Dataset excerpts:
:::::
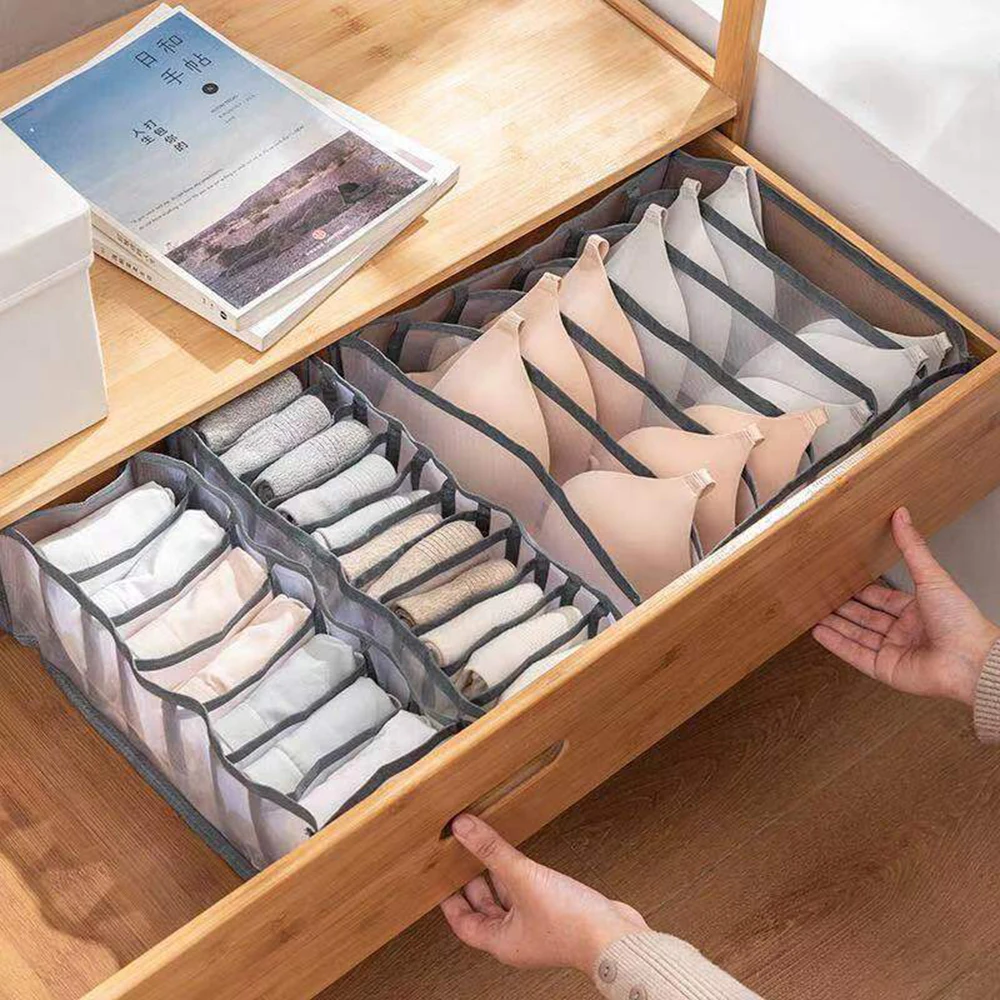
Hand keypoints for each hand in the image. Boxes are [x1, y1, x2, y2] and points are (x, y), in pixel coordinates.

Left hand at [441, 813, 646, 974]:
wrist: (615, 937)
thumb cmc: (572, 925)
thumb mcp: (523, 879)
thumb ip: (492, 851)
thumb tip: (464, 829)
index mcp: (502, 941)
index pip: (464, 924)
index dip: (450, 902)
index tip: (442, 879)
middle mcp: (518, 939)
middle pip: (485, 912)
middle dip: (474, 886)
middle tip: (464, 859)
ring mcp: (539, 929)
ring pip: (508, 904)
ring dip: (498, 880)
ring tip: (490, 854)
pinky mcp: (557, 916)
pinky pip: (530, 897)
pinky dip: (521, 880)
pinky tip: (524, 863)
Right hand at [812, 506, 999, 704]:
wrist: (969, 660)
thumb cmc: (960, 620)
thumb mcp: (931, 576)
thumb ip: (912, 547)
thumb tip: (902, 516)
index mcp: (917, 611)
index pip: (881, 599)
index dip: (861, 590)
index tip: (842, 580)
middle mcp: (905, 632)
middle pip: (865, 617)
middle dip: (843, 607)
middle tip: (821, 595)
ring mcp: (893, 651)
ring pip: (856, 635)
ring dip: (835, 624)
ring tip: (812, 612)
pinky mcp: (885, 669)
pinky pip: (854, 655)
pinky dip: (835, 644)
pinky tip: (819, 633)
:::::
TASK TO CARRY OUT: Whenever the string "middle" occurs in a line of the entries above, copy that line.

WRITTEN REPLY:
middle mcp: (518, 939)
middle pip: (485, 912)
middle dip: (474, 886)
middle tip: (464, 859)
middle mcp: (905, 632)
middle pip: (865, 617)
middle dip: (843, 607)
middle tip: (821, 595)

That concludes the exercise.